Emilie Berteau
Vers nos caveaux glacés (Towards Our Frozen Vaults)
Stills from Vers nos caveaux glacés (Towards Our Frozen Vaults).
Film Project
"Vers nos caveaux glacés” is the title of the short film shot during my residency at Coachhouse1.
What I wanted to show or make people feel through my film is....
A buried world.
A submerged world.
A vault.
A journey into the abyss.
A journey into the bowels of the earth.
I combined the images of the seabed represented by the stained-glass windows and the aquatic plants in Chinese shadows, and the organic texture of the brick which recalls the idea of the vault.
The film begins by examining the window’s geological layers followed by a descent into the depths of the earth, until arriving at a strange place.
The frozen vault is also a metaphor for solitude. When we lock ourselves away, we isolate. When the loneliness becomes too strong, we sink, we sink in....
We descend into the abyss, into the darkness of being.
We are building the walls of our own prison.
The CoachHouse1 studio is a place that conceals several ambiguities for me. Through its stained-glass windows, its high ceilings, the whiteness of its walls, its architecture evokes a chapel or a monastery cell. It faces north; and daylight enters with difficulty, filtered through colored and opaque glasses. The space is quite dark, and the eye is naturally drawn upwards towards a skylight. This configuration gives the impression of being under the surface of the water and of holding apnea. Finally, the element that raises the most questions is a window that opens onto a brick wall, seemingly straight from a surrealist painting.
During my stay, every time I happened to open the sashes of this window, I felt a tightness in my chest. The vision of that brick wall hurt terribly and revived buried wounds. It reflected back to me, like a mirror, the image of my own solitude. It reminded me how much I had suffered from isolation not long before...
To free myself from such great turmoil, I felt the need to produce a work that would serve as catharsis.

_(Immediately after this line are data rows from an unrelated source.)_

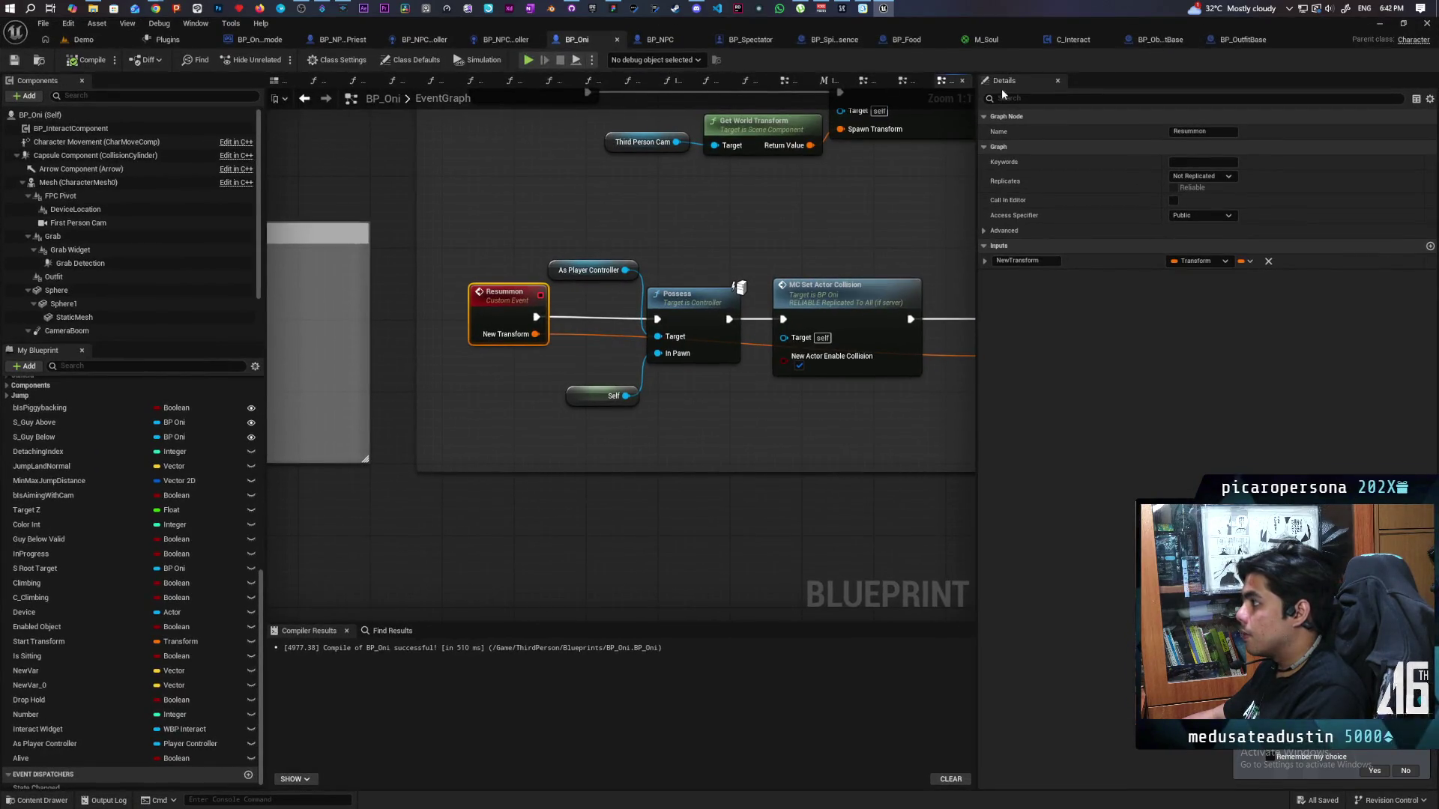
In BP_SpiritEssence, set the Player variable's Replication to None, then return to BP_Oni's EventGraph.
{"action": "left_click", "coordinate": [829, 41]}
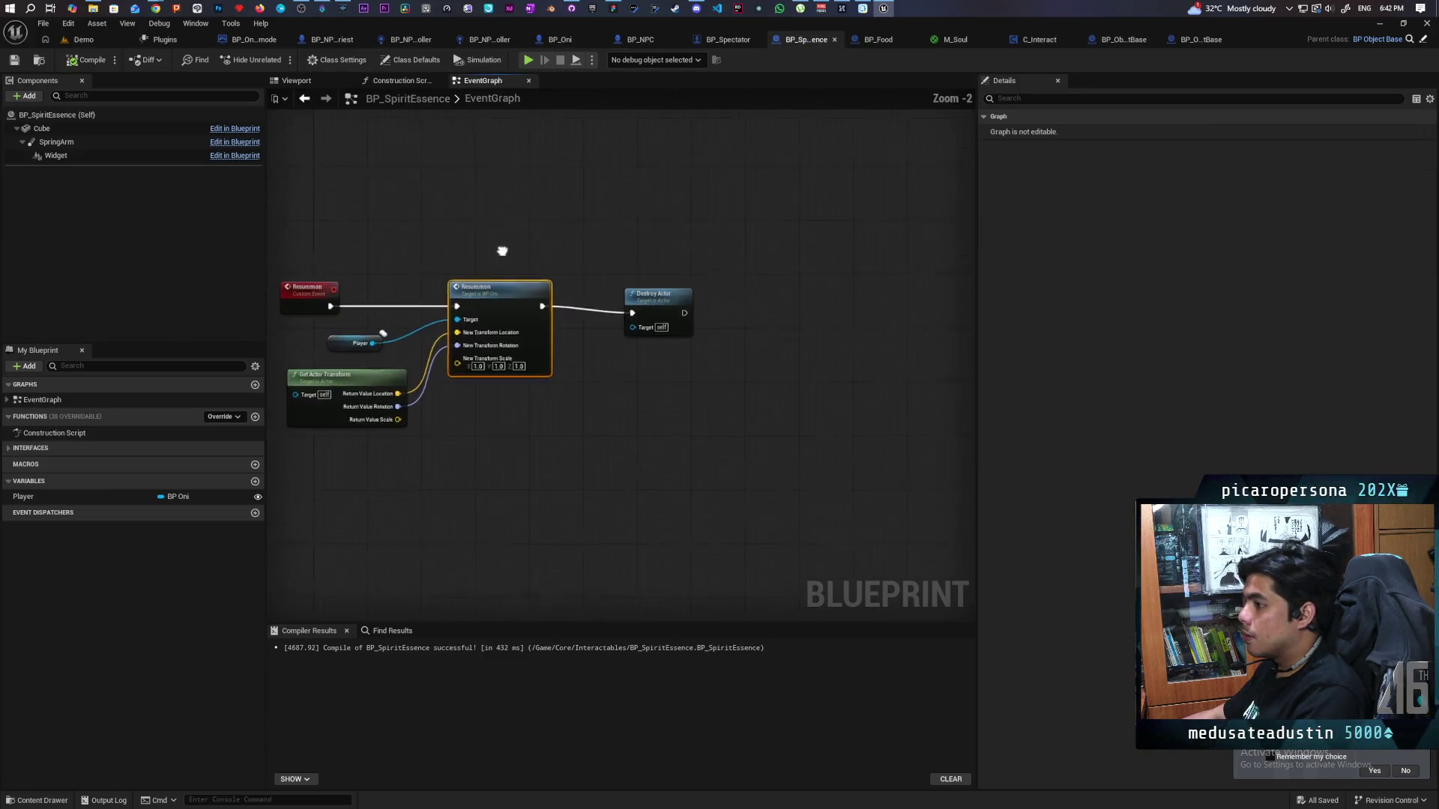
{"action": "left_click", "coordinate": [562, 381]}
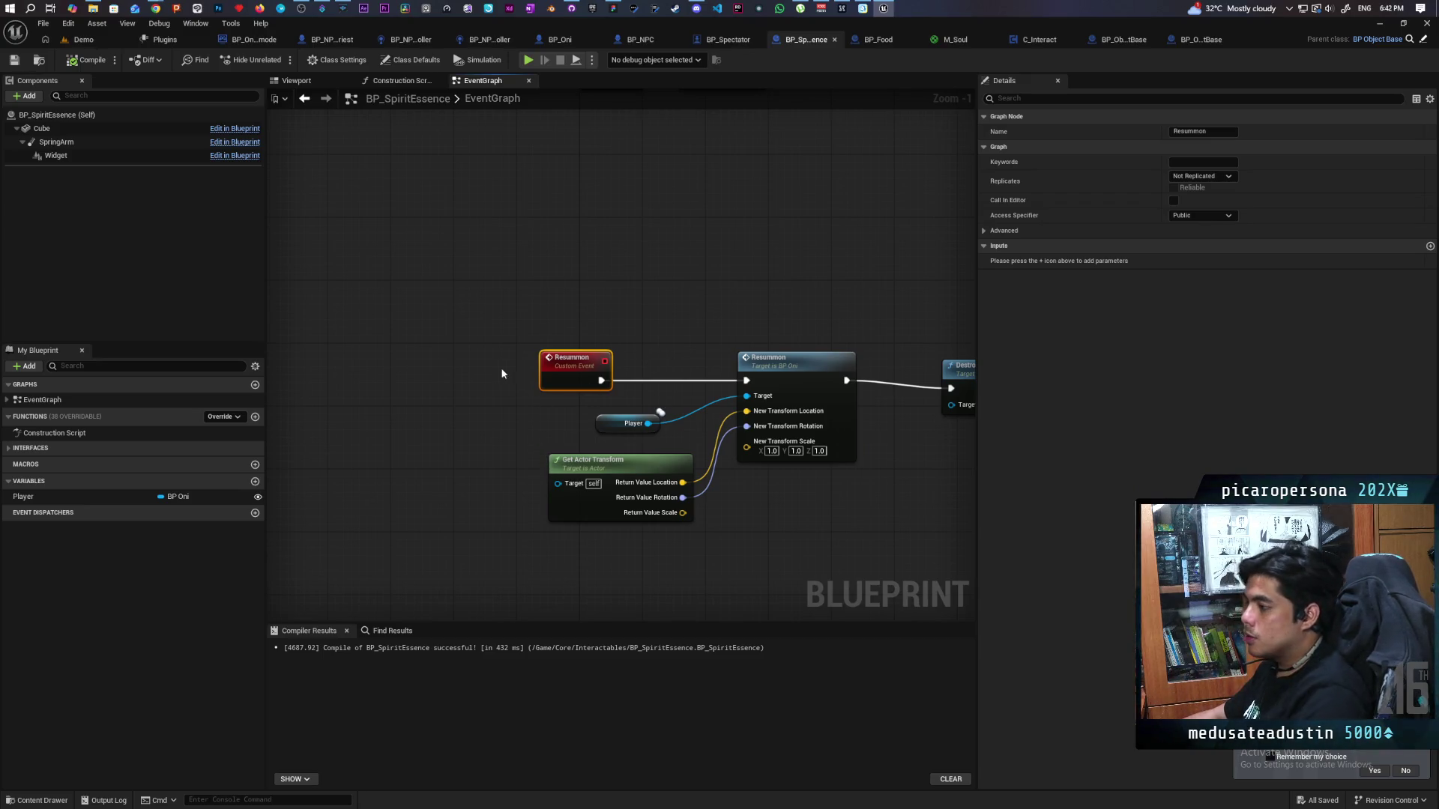
{"action": "left_click_drag", "start_coordinate": [569, 411], "coordinate": [513, 415]}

This window inspired me to make a film. Furthermore, eager to share my experience, I invited a few people, one by one, to visit the studio to talk about the place, its history, its architecture, and discuss their feelings regarding this bricked up window. Then, everyone was invited to leave a comment in a notebook that I left in the studio for consignment, and available for future visitors.
Notebook Project
Se tankou yon zwazo kap chache yon nich nan mitan lan lanati.
Nan yon enpas san fen.
Yo di bonè pa gen pri
Men mwen toujou kenbe ti souri mwen
Menm lè tout fenèt lakay mwen bouche dèyè Yon rido an mi.
Maten an mwen leve
Dousman, mwen ouvè fenèt kay la
Mwen pa wè mòn yo,
zwazo yo pa souri.
solèy la pa souri.
Tout pòt kay mwen vire lanvè.
===
Like a bird searching for a nest,
in the middle of nature, in a dead end,
It is said that happiness is priceless.
I still sketch smiles,
Even when every window in my home is veiled by a thick wall.
This morning, awake, I delicately opened the windows of my house.
The mountains disappear, the birds are silent,
The sun sulks.
The doors of my home are all reversed.
— Jean-Yves Hector, December 3, 2023
Artist Statement
After completing my undergraduate studies in History of Art, Museology, and Philosophy at the Ecole du Louvre and the Sorbonne in Paris, I also studied Cinema at the Lebanese Academy of Fine Arts in Beirut and earned a Masters in Documentary Film at Paris 7 - Denis Diderot University. My documentary and experimental films were selected and awarded in several festivals around the world.
My work focuses on issues of solitude and the ethnography of relationships. It is the ambiguous and contradictory feelings that I have towards my need for isolation, freedom and the absolute that led me to focus and wonder about people who have made the choice to live alone or in the margins. The creative process allows me to confront and surrender to my emotions, and to realize my own introspection. By summoning the intimate, I hope to touch the universal. Indeed, for me, a human being becomes what he/she is to be only by experiencing solitude.